Being a PostgreSQL database administrator and managing backups on a daily basis, one of the new features of Barman 2.10 that I liked the most is the transparent management of .partial
WAL files during recovery. And, most likely, you feel the same if you have been using Barman with WAL streaming and have been asked to perform a full recovery of an instance.
The context: RPO=0 backups and recovery
The concept of RPO
(Recovery Point Objective) is crucial in the process of Disaster Recovery. It represents the maximum amount of data you can afford to lose.
When applied to a Barman and PostgreSQL databases scenario, RPO essentially depends on the way we ship WAL files from the database to Barman: via archive_command
or via streaming (asynchronous or synchronous).
The archive_command
is the traditional method to archive WAL files.
It sends a WAL file to the Barman server once that WAL segment is completed or when the archive_timeout
is reached (remember to set archive_timeout
to cap the RPO of your database instance!).

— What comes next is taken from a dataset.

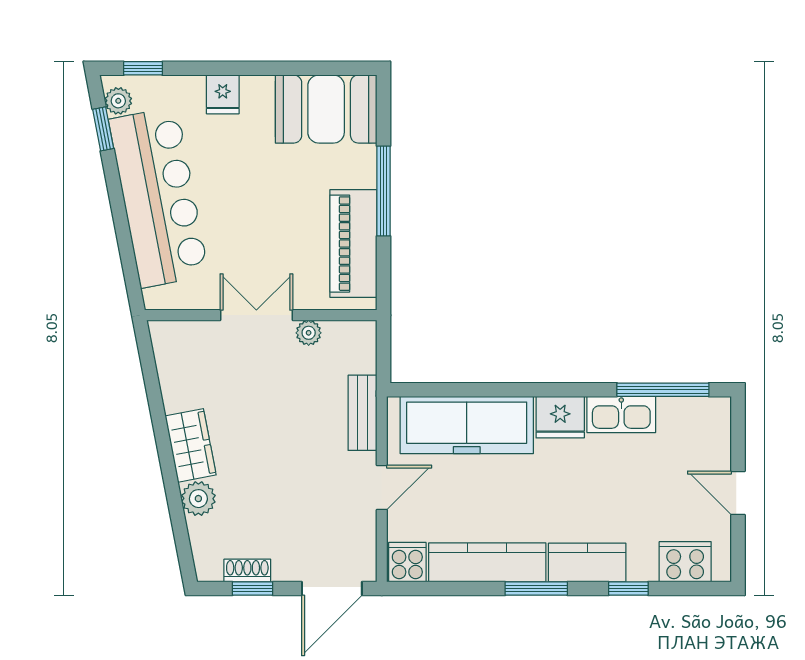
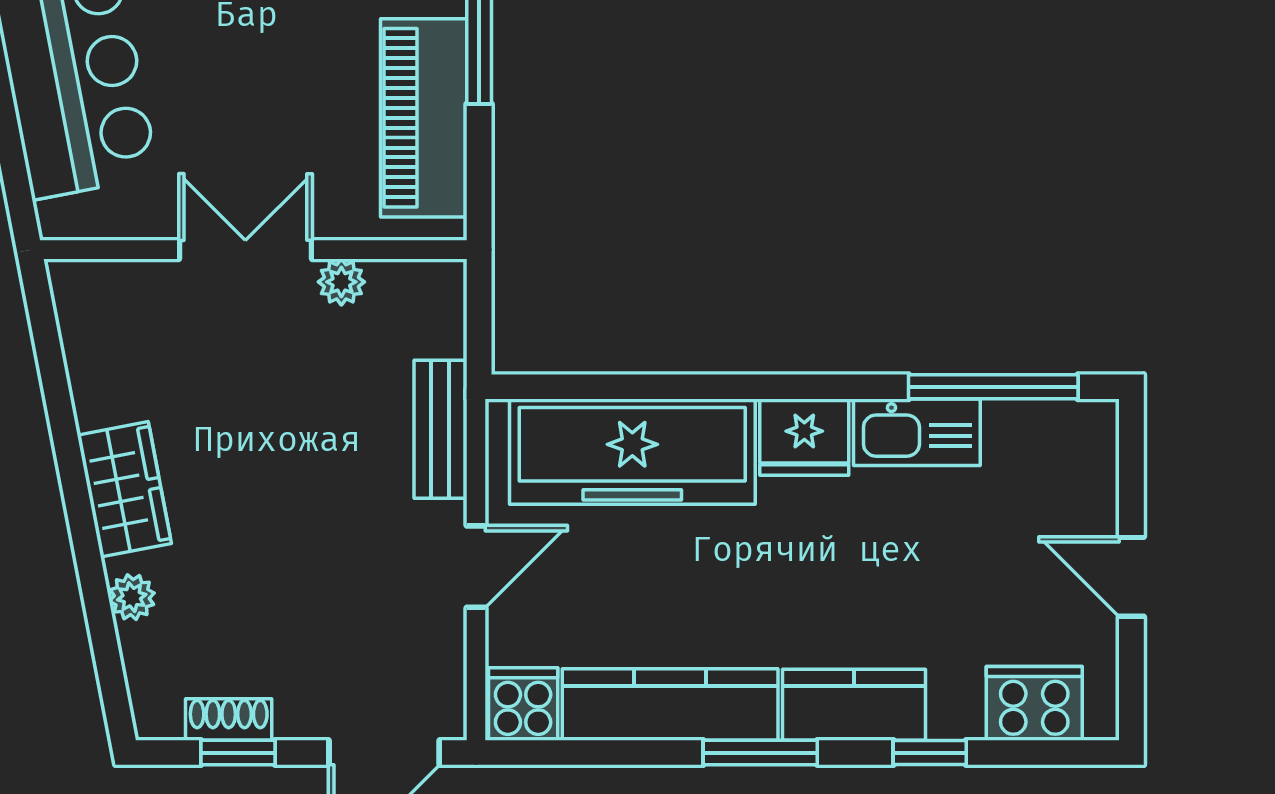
plant: (198, 499) -> (132, 597), width x0.73, depth x0.73

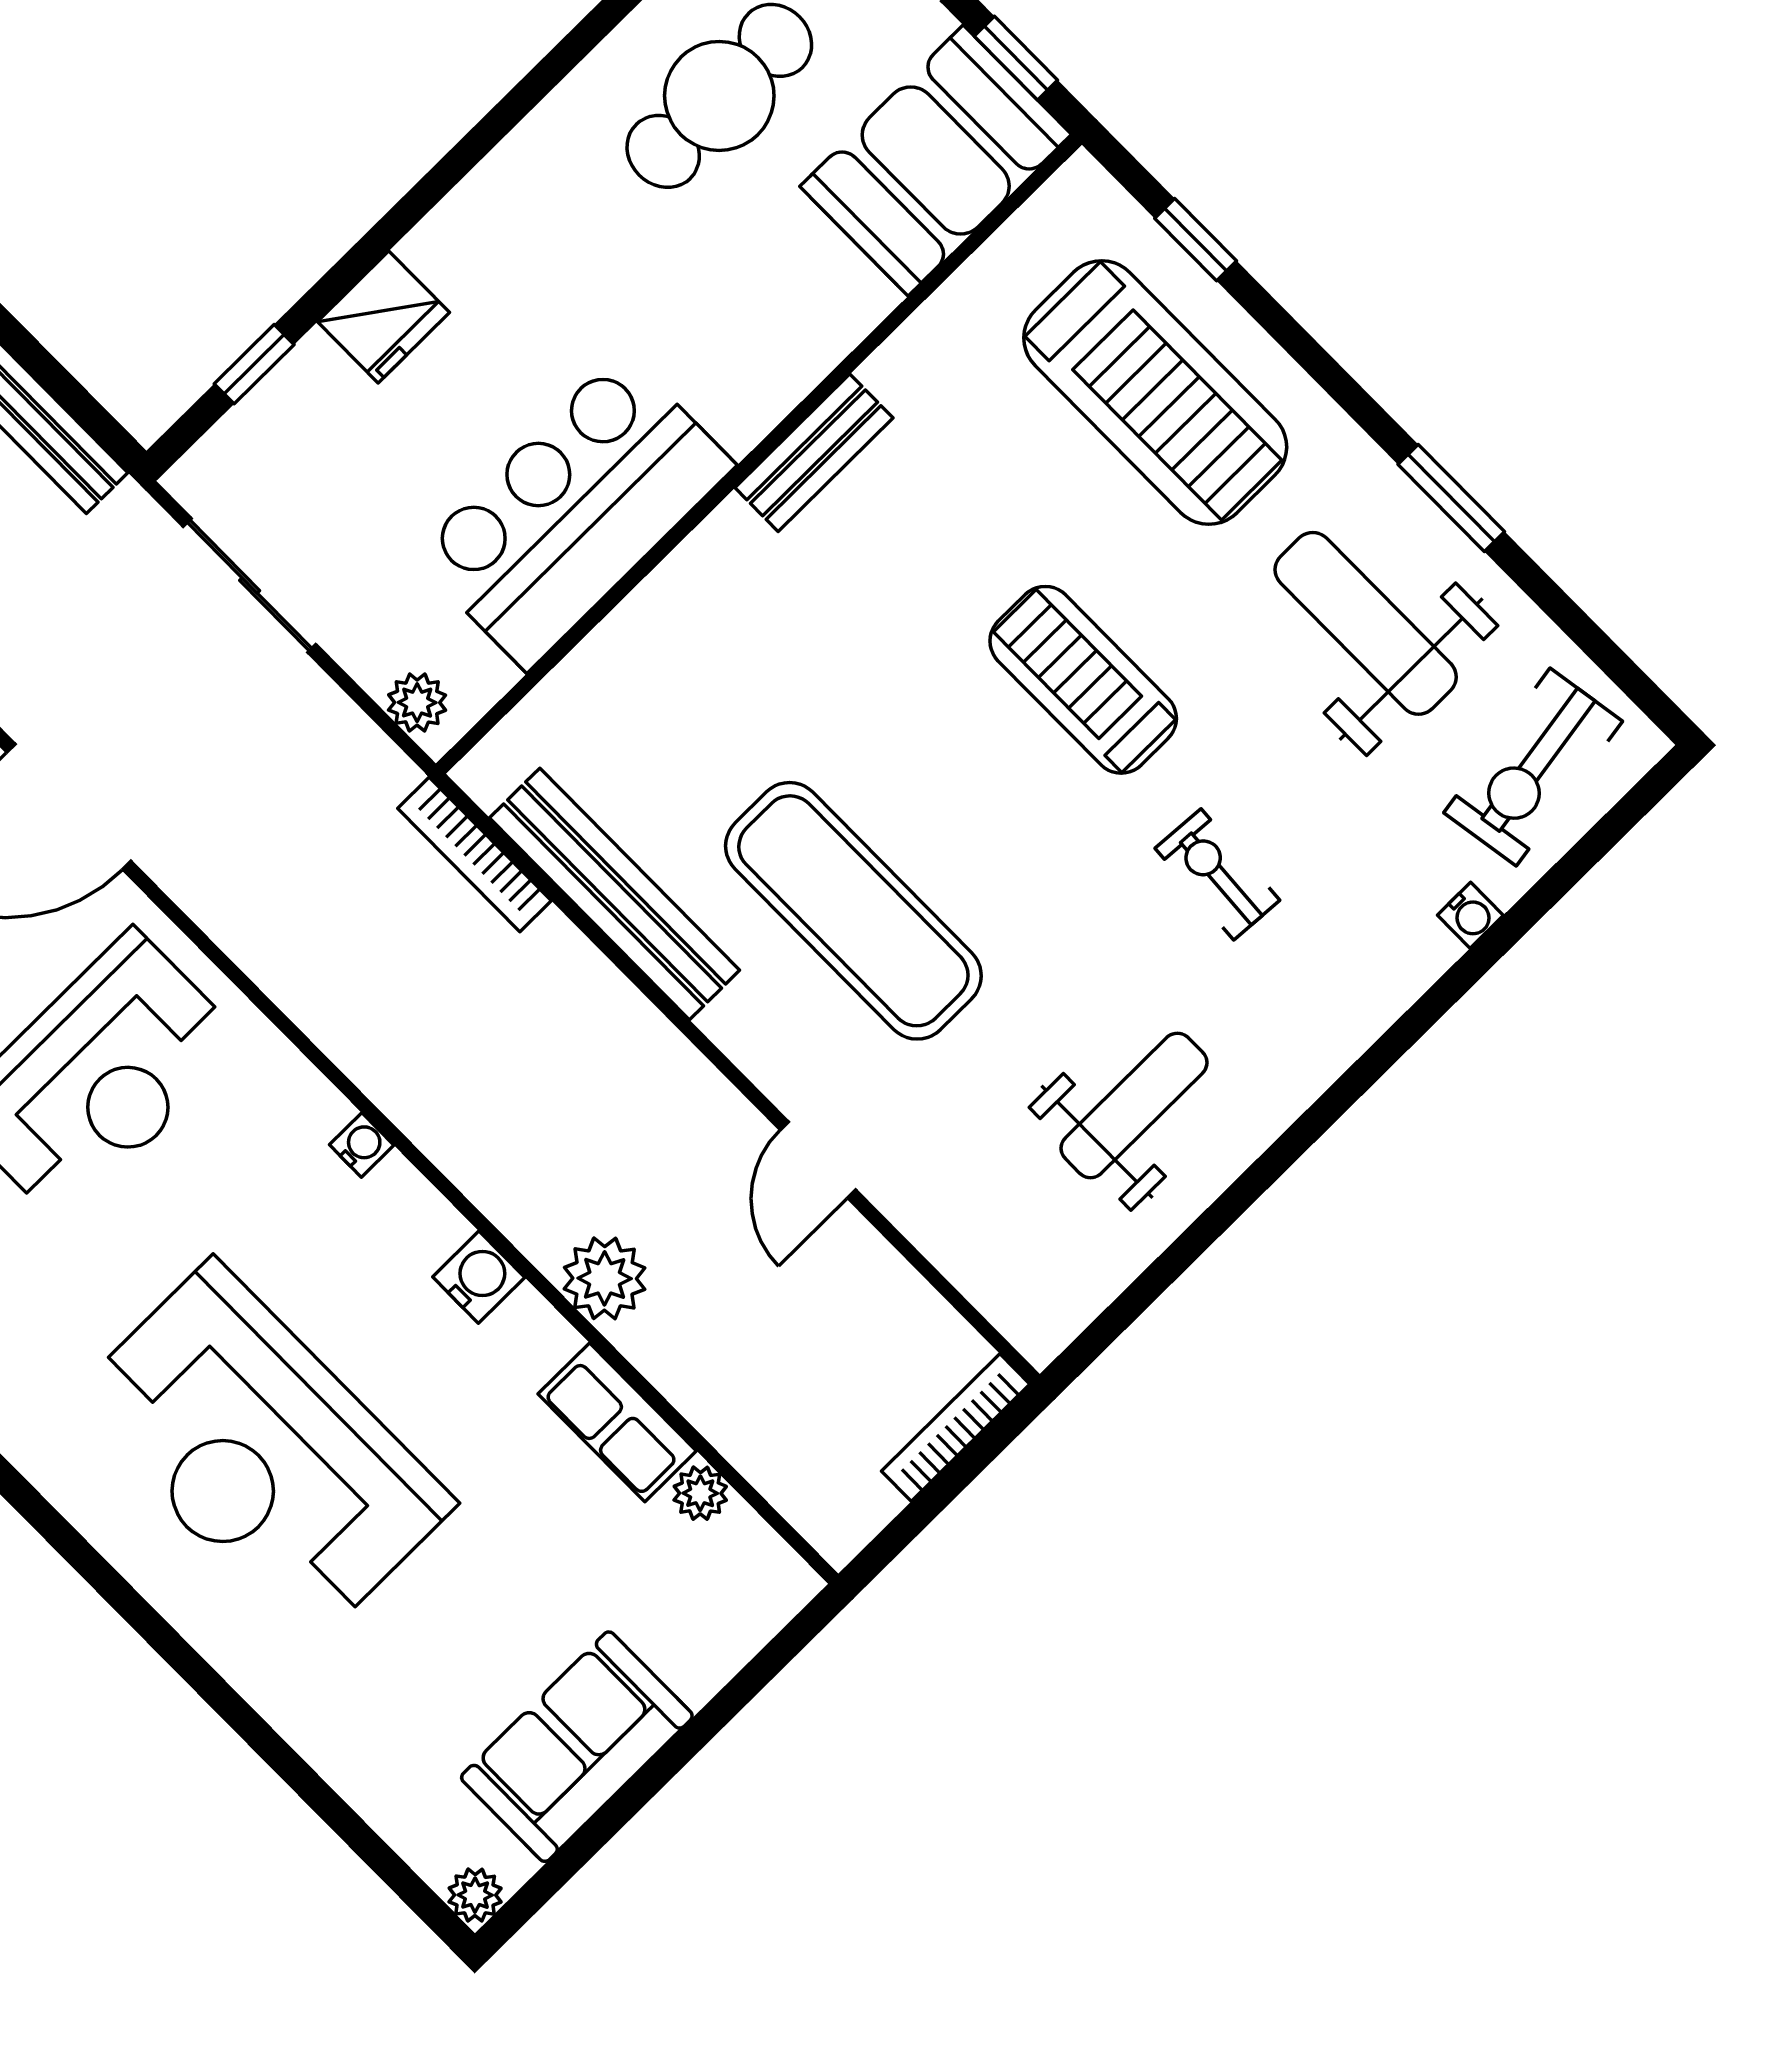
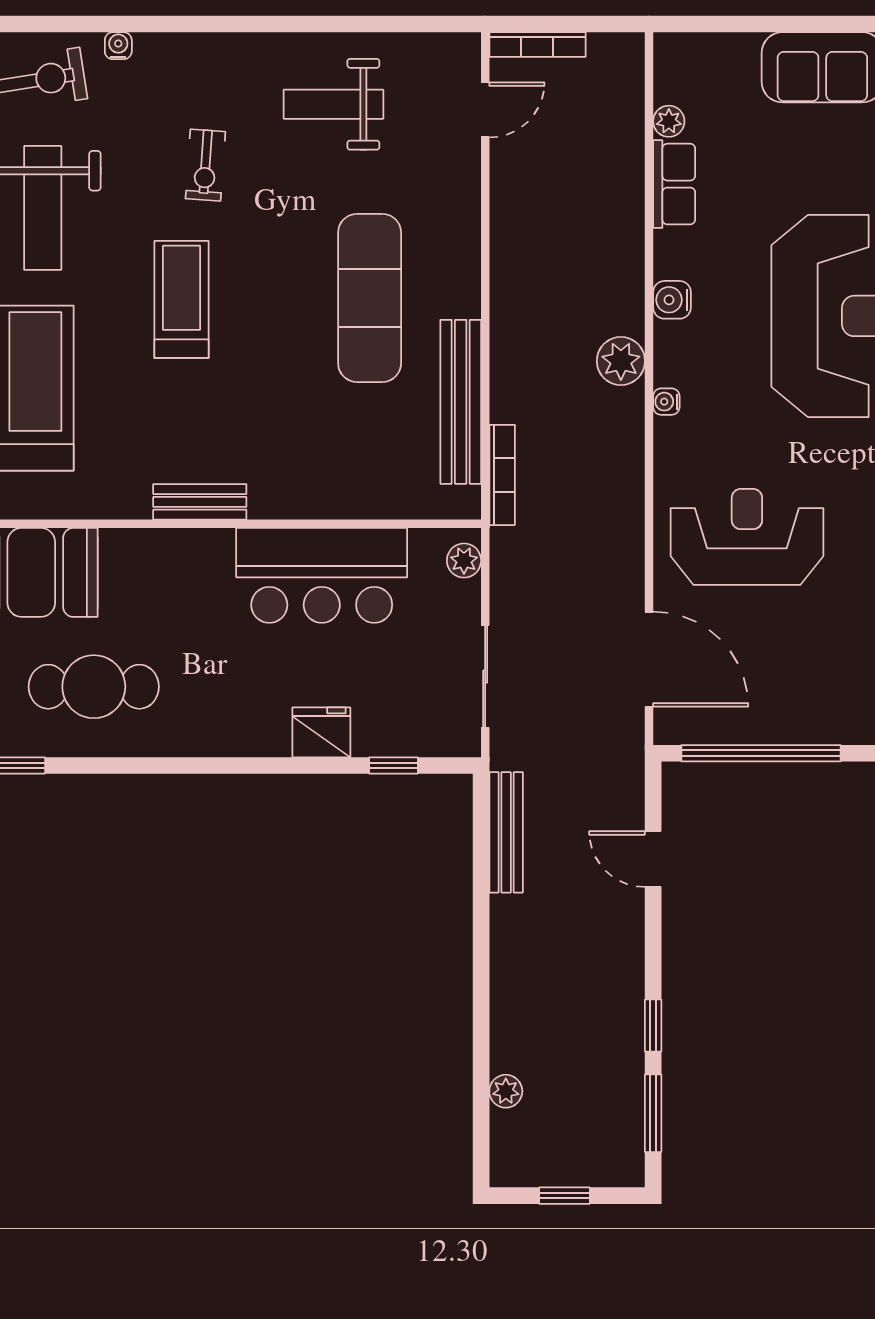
treadmill: (1083, 680) -> (182, 299), turned 180
door: (818, 1160) -> (485, 110), moved
plant: (605, 1278) -> (621, 361), moved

The streaming method relies on pg_receivewal
, which exploits the native streaming replication protocol and continuously receives transaction logs from the PostgreSQL server.
pg_receivewal
writes transactional information in a file with .partial
suffix after the WAL segment name and places it inside the streaming
directory of the server in Barman. When completed, it removes the .partial
suffix (handing it to Barman archiver process) and continues with the next WAL file.
Ideally, the goal of each company is to keep the RPO as close to zero as possible. For this reason, in this article, we focus on this use case: async/sync WAL streaming from the PostgreSQL primary.
While Barman has been able to fulfill the RPO=0 requirement in terms of backup since version 2.0, the recovery process of the .partial
file was not transparently managed by the recover
command and had to be performed manually by the users (the latest partial file from the server’s streaming directory had to be manually copied to the destination for recovery, making sure that the .partial
suffix was removed).
Recovery of partial WAL files in Barman 2.10
The new Barman 2.10 enhances the user’s experience and fixes the issue in the recovery process by automating the management of the partial file.
This is possible through a new feature which allows to recover automatically the .partial
WAL file thanks to the addition of the --partial
/
-P
option to the get-wal
command.
The get-wal
command is responsible to retrieve WAL files from Barman, transforming the Barman server into a WAL hub for your servers since version 1.5.0. With the --partial
/-P
option, the get-wal
command is able to retrieve also partial WAL files searching in the streaming
directory, in case a WAL file has already been shipped to Barman, but not yet archived.
This is particularly useful in case of a sudden and unrecoverable failure of the master PostgreSQL server. The .partial
file that has been streamed to Barman contains very important information that the standard archiver (through PostgreSQL’s archive_command
) has not delivered to Barman. Now, performing a recovery, you can run the recover
command with get-wal
enabled, and without --standby-mode
. In this case, Barman will automatically add the -P
option to barman-wal-restore
(which will then relay that to the remote get-wal
command) in the restore_command
recovery option.
NOTE: barman-wal-restore
is part of the barman-cli
package.
Let’s execute a recovery with Barman 2.10:
barman recover \
--remote-ssh-command 'ssh postgres@pg02' \
pg01 latest /opt/postgres/data/
The recovery produces the following recovery.conf
file (PostgreSQL 11 or older) or postgresql.auto.conf
(PostgreSQL 12 and future releases):
# The barman-wal-restore command is provided in the barman-cli package
restore_command = 'barman-wal-restore -P -U barman backup node1 %f %p'
As you can see the barman-wal-restore
contains the -P
option, which will propagate the request to Barman’s get-wal
command, returning also the content of the latest partial file:
2019-11-17 15:30:56,826 [19952] barman.server INFO: Sending WAL '000000010000000000000014.partial' for server 'pg01' to standard output (SSH host: XXX.XXX.XX.X)
Conclusions
As usual with any new release of Barman, we recommend that everyone updates their systems to the latest version. The 2.10 contains several bug fixes and enhancements, including:
- verification of the PostgreSQL instance’s system identifier in the
check
command - a new server/global option called
create_slot
which controls automated creation of the replication slot barman-cloud-wal-archive
script to directly ship WAL files to AWS S3 for permanent storage in the cloudbarman-cloud-backup
script to perform full base backups and to ship them directly to AWS S3 for permanent storage in the cloud.